UMass rescinds honorary degree given to Mugabe

The University of Massachusetts Board of Trustees has revoked an honorary degree awarded two decades ago to Zimbabwe President Robert Mugabe.

The trustees unanimously voted to pull the degree last Thursday.

Mugabe was awarded the honorary doctor of laws degree at UMass-Amherst in 1986, when many saw him as a force for democracy and reform in Africa.

But university president Jack Wilson says Mugabe’s human rights violations have proven him the opposite. In recent years, he has been accused of holding onto power through elections marred by fraud, intimidation and rigging, and of overseeing his country’s economic collapse.

The university has never before rescinded an honorary degree.

Settlement approved in Hartford desegregation case

HARTFORD, Conn. — A judge last Wednesday approved a plan to add magnet schools and school choice options in the Hartford area to settle a longstanding lawsuit over racial isolation in the city’s schools, lawyers for both sides said.

The deal reached in April requires the state to develop a detailed plan to address racial disparity. It calls for more magnet schools in Hartford suburbs and an increase in the number of spots available in suburban schools for Hartford students.

The agreement also requires that at least 80 percent of Hartford students who want to attend integrated schools are to be accommodated by 2012.

The decision by Superior Court Judge Marshall Berger Jr. was the last step needed to implement the agreement.

“This significant step marks another key juncture in ending racial isolation and raising educational achievement in the Hartford Schools,” Connecticut Attorney General Richard Blumenthal said.

The legislature’s Education Committee overwhelmingly approved the settlement during this year’s regular legislative session.

The plaintiffs, 10 families representing 19 children, first brought the case in 1989. They argued that the racial makeup of the city’s schools violated the state constitution’s guarantee of an equal education. The state Supreme Court ruled in their favor in 1996, but left it up to them to reach a compromise with the state on a remedy.

A 4-year-old settlement in the case failed to reach its goals and expired in 2007. A report by Trinity College last year found that only 9 percent of Hartford’s students — who are primarily black and Hispanic — attend schools that have enough white students to qualify as racially integrated under terms of that settlement.
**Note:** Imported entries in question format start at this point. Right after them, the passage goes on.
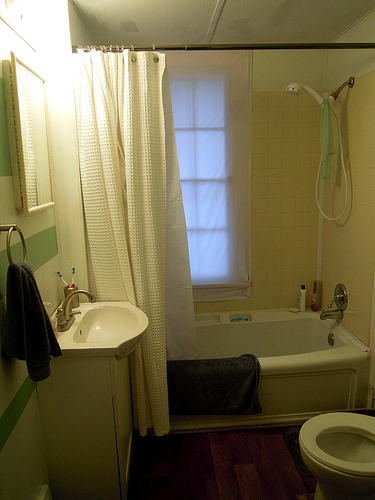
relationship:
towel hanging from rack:
[9, 261, 78, 367] [6, 225, 28, 267]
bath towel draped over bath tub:
[166, 353, 263, 416] [170, 307, 371, 433]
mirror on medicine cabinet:
[15, 61, 51, 211] [1, 47, 54, 216]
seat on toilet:
[300, 415, 373, 471] [298, 410, 374, 497]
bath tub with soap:
[195, 307, 371, 431] [231, 316, 248, 322]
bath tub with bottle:
[195, 307, 371, 431] [299, 283, 305, 311]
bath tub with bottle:
[195, 307, 371, 431] [310, 278, 319, 310]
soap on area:
[231, 316, 248, 322] [238, 303, 310, 321]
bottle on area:
[299, 283, 305, 311] [238, 303, 310, 321]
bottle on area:
[310, 278, 319, 310] [238, 303, 310, 321]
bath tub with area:
[195, 307, 371, 431] [238, 303, 310, 321]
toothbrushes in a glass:
[56, 270, 71, 289] [64, 286, 79, 307]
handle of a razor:
[228, 312, 244, 324] [226, 315, 251, 327]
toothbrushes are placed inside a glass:
[55, 266, 82, 286] [64, 286, 78, 304]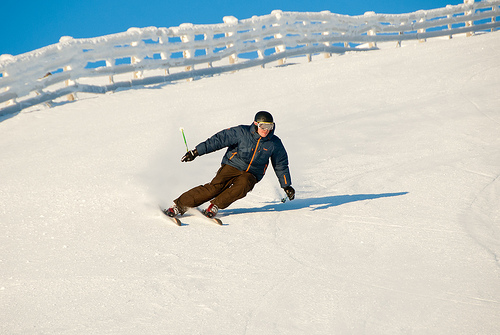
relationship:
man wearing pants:
[153, 107, 300, 226] [167, 165, 261, 217]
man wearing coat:
[153, 107, 300, 226] [190, 124, 302, 189]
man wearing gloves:
[153, 107, 300, 226] [176, 147, 202, 165]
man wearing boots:
[153, 107, 300, 226] [163, 202, 221, 218]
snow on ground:
[327, 68, 448, 180] [2, 39, 494, 334]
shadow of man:
[204, 184, 415, 226] [153, 107, 300, 226]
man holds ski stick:
[153, 107, 300, 226] [172, 112, 205, 162]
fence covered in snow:
[3, 4, 498, 120] [327, 68, 448, 180]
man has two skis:
[153, 107, 300, 226] [157, 199, 225, 234]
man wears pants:
[153, 107, 300, 226] [167, 165, 261, 217]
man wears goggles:
[153, 107, 300, 226] [256, 120, 274, 132]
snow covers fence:
[327, 68, 448, 180] [3, 4, 498, 120]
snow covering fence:
[327, 68, 448, 180] [3, 4, 498, 120]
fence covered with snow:
[3, 4, 498, 120] [327, 68, 448, 180]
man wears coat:
[153, 107, 300, 226] [190, 124, 302, 189]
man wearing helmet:
[153, 107, 300, 226] [249, 112, 278, 124]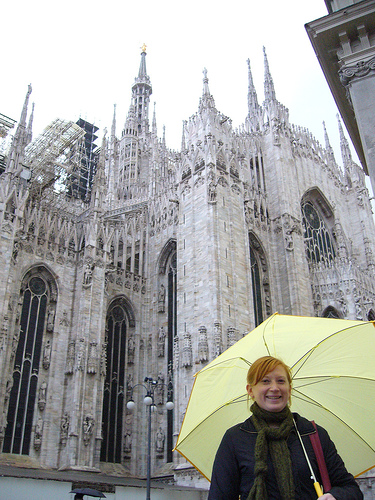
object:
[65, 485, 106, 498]
umbrella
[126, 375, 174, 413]
lamp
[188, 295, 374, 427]
umbrella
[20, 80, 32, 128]
spire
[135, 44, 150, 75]
spire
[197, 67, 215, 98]
spire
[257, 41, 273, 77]
spire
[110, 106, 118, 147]
spire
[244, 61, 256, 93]
spire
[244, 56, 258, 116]
tower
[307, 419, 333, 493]
red strap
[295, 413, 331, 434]
shoulder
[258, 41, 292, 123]
tower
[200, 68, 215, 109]
point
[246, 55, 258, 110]
point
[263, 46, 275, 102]
point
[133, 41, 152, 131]
point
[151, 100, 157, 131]
point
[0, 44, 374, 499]
building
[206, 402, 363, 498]
jacket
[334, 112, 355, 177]
spire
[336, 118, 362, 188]
tower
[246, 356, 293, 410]
hair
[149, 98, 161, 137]
spire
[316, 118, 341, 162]
spire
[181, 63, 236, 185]
tower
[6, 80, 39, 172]
tower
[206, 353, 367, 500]
girl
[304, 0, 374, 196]
building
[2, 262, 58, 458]
window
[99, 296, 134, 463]
window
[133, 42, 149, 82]
spire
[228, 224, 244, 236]
brick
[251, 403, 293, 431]
neck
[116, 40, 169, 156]
tower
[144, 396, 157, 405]
light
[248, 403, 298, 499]
scarf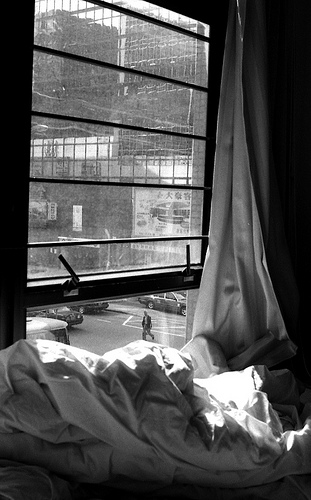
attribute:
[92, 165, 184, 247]
pane — white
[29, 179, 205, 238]
pane — white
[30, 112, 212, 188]
pane — white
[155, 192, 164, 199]
writing — asian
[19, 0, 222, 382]
window — open, opened, white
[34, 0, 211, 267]
wall — white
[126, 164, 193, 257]
wall — white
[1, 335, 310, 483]
blanket — crumpled, white, wrinkled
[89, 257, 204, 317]
car — parked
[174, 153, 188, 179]
pane — white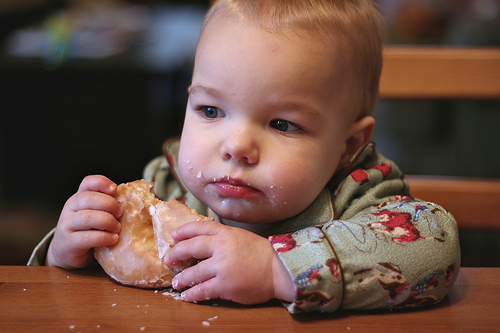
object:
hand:
[50, 172, 128, 274]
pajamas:
[23, 131, 463, 320]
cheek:
[256, 140, 332, 217]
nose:
[218, 117, 258, 166]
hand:
[163, 220, 275, 307]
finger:
[160, 234, 212, 265]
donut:
[88, 178, 212, 291]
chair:
[373, 43, 497, 266]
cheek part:
[173, 146, 207, 192]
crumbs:
[196, 319, 212, 329]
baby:
[25, 0, 460, 318]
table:
[0, 265, 499, 332]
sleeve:
[266, 166, 462, 317]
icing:
[266, 182, 274, 190]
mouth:
[202, 173, 263, 200]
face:
[175, 12, 347, 223]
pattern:
[366, 207, 426, 245]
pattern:
[350, 259, 411, 310]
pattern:
[287, 263, 339, 319]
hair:
[193, 1, 387, 119]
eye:
[194, 103, 228, 121]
Dennis Parker, director of the ACLU Racial Justice Program, who represented the plaintiffs, said he was hopeful the new agreement would lead to improvements.

“For the first time in the 12 years since the Connecticut Supreme Court ruled Hartford’s schools to be unconstitutionally racially segregated, the state must adhere to a definitive framework for ensuring that it meets its constitutional obligations,” he said.

Vermont marks end of slavery with Juneteenth state holiday

MONTPELIER, Vt. — Vermont has become the 29th state to recognize the end of slavery in the United States with a state holiday.

The third Saturday in June will be designated as Juneteenth National Freedom Day.

Gov. Jim Douglas signed the bill into law on June 10.

Although the law doesn’t take effect until July 1, the state will celebrate its first Juneteenth on the State House steps on Saturday.

On June 19, 1865, the last slaves in Texas learned that slavery was over, more than two years after President Lincoln issued the Emancipation Proclamation.

Texas is the only state where Juneteenth is a paid day off for state workers. Vermont’s new holiday will not be an official paid holiday for state employees.

Five-year deal for Springfield’s new police commissioner

SPRINGFIELD — Nearly two months after being sworn in to the job, Springfield Police Commissioner William Fitchet has signed a five-year contract.

Fitchet, a 35-year veteran of the department, said last Wednesday he was happy with the negotiations and satisfied with the terms of the deal.

The Republican newspaper of Springfield reported that Fitchet will earn $160,000 in his first year on the job, with future pay increases tied to performance.

Fitchet was selected by the city’s Finance Control Board to succeed Edward Flynn, who was less than two years into a five-year contract as police commissioner when he left to become the new police chief in Milwaukee.